ACCORDING to commentators and news reporters, we find ourselves amidst a ‘pingdemic.’ I’m not sure the term is particularly helpful. Mainly because it shifts focus away from reducing Covid cases and solely on to the disastrous management of the NHS Test and Trace app. Admittedly, the Government’s failure to update the app as the vaccination programme has progressed has resulted in unmitigated chaos. Hundreds of thousands of people over the last week or so have been ‘pinged’ and informed that they must self-isolate after coming into contact with someone carrying the virus.
Yet we must be mindful that concerns about the management of the Test and Trace app should not subsume much more grave concerns about cases, hospitalisations and deaths continuing to rise. It must be the Government’s primary focus to prevent transmission and bring down the number of positive cases as fast as it possibly can. If it does not, we face the spectre of a vaccine-resistant variant – mutating as cases multiply – or yet another economically disastrous lockdown.

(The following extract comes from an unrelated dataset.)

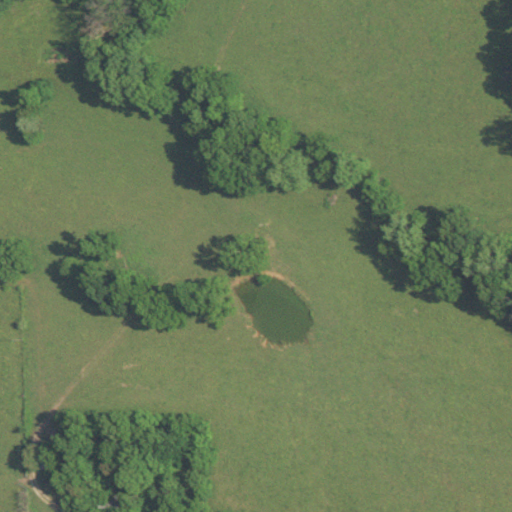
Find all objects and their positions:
building: (55, 459)
building: (121, 502)
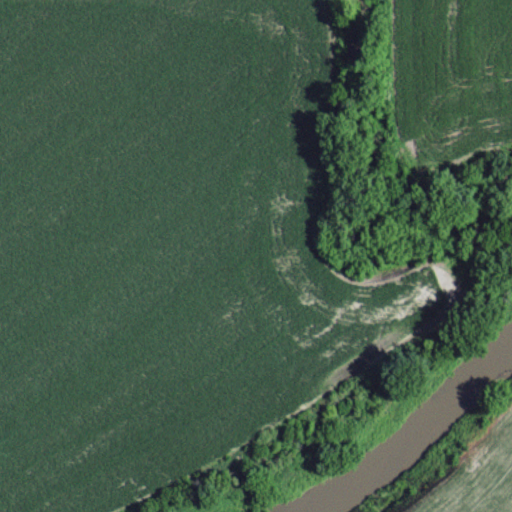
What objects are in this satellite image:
river: (413, 439)
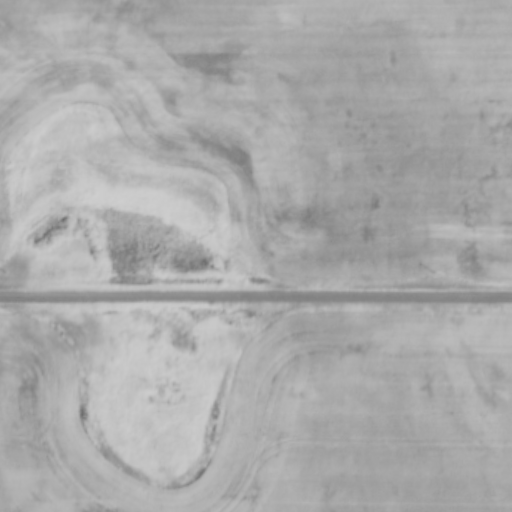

The vaccine is certainly no panacea just yet. But the Government has reopened the economy under the proviso that it has made us safe enough to do away with restrictions. Yet if hundreds of thousands of people (618,000 last week alone) continue to be forced into self-isolation, ministers’ logic will surely be drawn into question. Cancelled bin collections, businesses small and large having to close or reduce their operations while many shops see emptying shelves are just some of the consequences. The Government has been forced to introduce special exceptions from self-isolation from those in product packaging industries and other essential trades – once again lifting the veil on how important criminally underpaid key workers are for our economy.
Of course, we need mass testing made more available immediately. And therefore, it is curious we have seen so many laboratories closed across the UK, with a mega-laboratory in Scotland completely cancelled and the Leamington Spa laboratory operating at barely ten per cent capacity. A far cry from being ‘open’ and fully functional as the Government’s press release – regurgitated uncritically by most of the press – claimed. It is encouraging, though, that more testing sites are being opened and some workplaces are being exempt from self-isolation with more regular testing in place. But it is unfortunate the Government chose not to listen to the scientific community or Labour about how to reopen our society responsibly – with ramping up testing capacity long called for if we were to scrap other restrictions.
And in similarly desperate circumstances, the Government claims it will impose vaccine passports on younger people – first those who want to frequent nightclubs, and now those who want to return to their studies at university after a year of interruption, governmental neglect and Ministerial failures. Ministers are now threatening to undermine personal liberties and disrupt the development of young people even more than they have already. Stigmatising and denying the rights of young people will not work – and is opposed by many Conservative MPs. And I’m quite sure these plans represent nothing more than a desperate, empty threat. That being said, the Government must work constructively with health and education settings to encourage vaccine take up while also offering more drop-in vaccination opportunities. Though many young people are rightly aggrieved by their treatment, they must also remember that hospitalisations are rising fast in their age group, and long Covid is a terrible prospect that can damage their cognitive development. Though they may be bored of hearing it, the vaccine remains the best route out of this dreadful situation.